と同時に、今はとあるコンサルティング会社に勤めている友人が学生のとき、ロイの話をしながら「○○さんも、私は『コンサルタント』だから、コンサルティングはしない。って将来言えたらスゴイよね。」と言ったことを思い出した。当時はロイの発言をただ変形させてみただけで、大して考えて言ったことではないが、最近それに相当するかもしれないと考えうる(と勝手に思っている)人のことを聞いた。
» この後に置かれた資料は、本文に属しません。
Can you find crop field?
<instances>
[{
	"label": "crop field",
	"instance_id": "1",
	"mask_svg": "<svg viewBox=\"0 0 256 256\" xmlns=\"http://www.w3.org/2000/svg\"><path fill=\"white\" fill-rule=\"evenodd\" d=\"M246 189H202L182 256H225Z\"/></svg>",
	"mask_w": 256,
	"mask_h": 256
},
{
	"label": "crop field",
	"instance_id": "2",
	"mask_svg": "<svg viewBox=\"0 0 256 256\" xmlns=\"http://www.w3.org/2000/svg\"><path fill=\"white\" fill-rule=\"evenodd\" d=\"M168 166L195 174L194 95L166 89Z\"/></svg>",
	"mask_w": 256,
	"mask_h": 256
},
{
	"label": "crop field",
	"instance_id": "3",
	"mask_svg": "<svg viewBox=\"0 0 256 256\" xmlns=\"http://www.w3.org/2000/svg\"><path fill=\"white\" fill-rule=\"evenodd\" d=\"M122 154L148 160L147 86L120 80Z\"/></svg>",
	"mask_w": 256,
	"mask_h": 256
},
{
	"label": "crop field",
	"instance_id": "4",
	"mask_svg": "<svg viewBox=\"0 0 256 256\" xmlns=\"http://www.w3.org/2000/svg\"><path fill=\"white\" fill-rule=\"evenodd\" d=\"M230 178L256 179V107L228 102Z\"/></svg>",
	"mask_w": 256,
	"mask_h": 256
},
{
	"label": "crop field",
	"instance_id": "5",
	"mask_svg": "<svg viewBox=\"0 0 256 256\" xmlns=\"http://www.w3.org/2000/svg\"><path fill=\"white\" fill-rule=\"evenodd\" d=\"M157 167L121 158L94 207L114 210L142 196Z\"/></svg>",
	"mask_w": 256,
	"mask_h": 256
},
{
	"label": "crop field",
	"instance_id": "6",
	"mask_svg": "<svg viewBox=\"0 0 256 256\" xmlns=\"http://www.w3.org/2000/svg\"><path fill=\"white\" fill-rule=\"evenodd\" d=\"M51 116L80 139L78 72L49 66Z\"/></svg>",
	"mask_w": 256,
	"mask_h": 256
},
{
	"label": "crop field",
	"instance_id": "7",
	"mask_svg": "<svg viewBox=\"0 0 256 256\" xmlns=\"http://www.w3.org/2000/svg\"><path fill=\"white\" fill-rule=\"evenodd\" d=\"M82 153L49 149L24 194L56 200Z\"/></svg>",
直接の面識はなく、こちらもただ人に伝え聞いた範囲でしか知らないけれど。


渡辺健介さん
http://www.delta-movement.com/
http://www.amazon.co.jp/%E4%B8%96%E7%95%8C%E4%B8%80%E3%82%84%E3%81%95%E3%81%97%E3%81%84%E5%95%8F%E9%A1%8C%E8%A7%A3%E6%B1%BA%E3%81%AE%E6%8E%88%E6%A5%AD%E2%80%95%E8%87%AA%E5%88%86%E3%81%A7%E8%80%83%E3%81%88%E3%80%81%E8%A1%8C%E5%8B%95%E3%81%99%E3%82%8B%E5%8A%9B%E3%81%8C%E8%BA%AB%E3%81%AB%E3%81%A4%E3%81%8F-%E6%B8%A1%E8%BE%BA-%E5%81%A5%E4%BB%8B/dp/4478000492/ref=pd_bbs_sr_1?ie=UTF8&s=books&qid=1196327626&sr=1-1


彼がどういう経緯でコンサルティング会社をやめて、今のスタジオを設立したのかは知らないけれど、自分はロイのような文脈を感じてしまったようだ(「正しさ」を主張しない限り解釈は自由だ)。コンサルティングの本質とか歴史とかを知らないので理由とかは正直ちゃんと説明できないし、がんばって説明すると長そうなんで、それは気の向いたときにでも。


それにしても「その種において完全なものはその種を超越する」(Johann Wolfgang von Goethe)ってテーゼはきっとどの世界にも通用するに違いない。そして、本質的なものはubiquitousであることも。